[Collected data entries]
◇ ◇ ◇ ◇ ◇ ◇ ◇

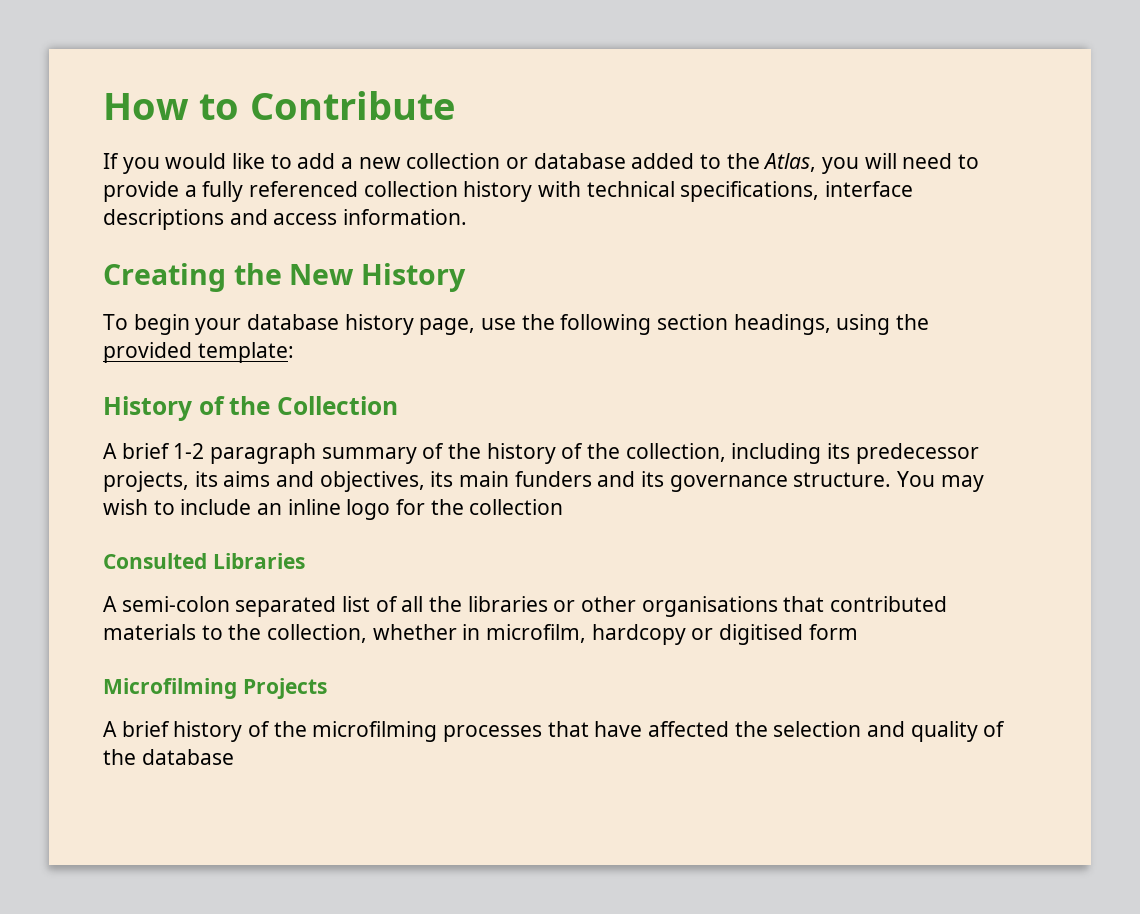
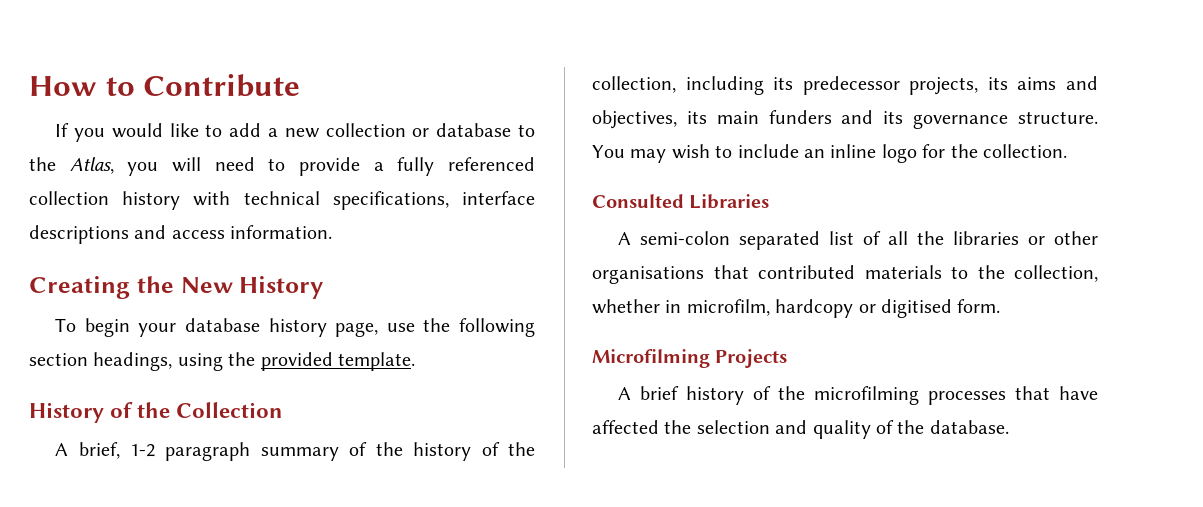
[631,153,695,169] added -> (512, 130) none
[197,342,294,363] template: -> [338,352,415,371] template.
[121,443,170,459] brief -> [78,442,120,459] brief,
[469,499,564,515] collection -> [983,144,1067,158] collection.
[808,624,858,640] form -> [957,299,1001,313] form.
[141,749,234,765] database -> [929,420,1009,434] database.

◇ ◇ ◇ ◇ ◇ ◇ ◇

Skip the pictures and transcribe the rest of the records exactly.

ANSWER TO THE EXERCISE:
[631,153,695,169] added -> (512, 130) none
[197,342,294,363] template: -> [338,352,415,371] template.
[121,443,170,459] brief -> [78,442,120,459] brief,
[469,499,564,515] collection -> [983,144,1067,158] collection.
[808,624,858,640] form -> [957,299,1001,313] form.
[141,749,234,765] database -> [929,420,1009,434] database.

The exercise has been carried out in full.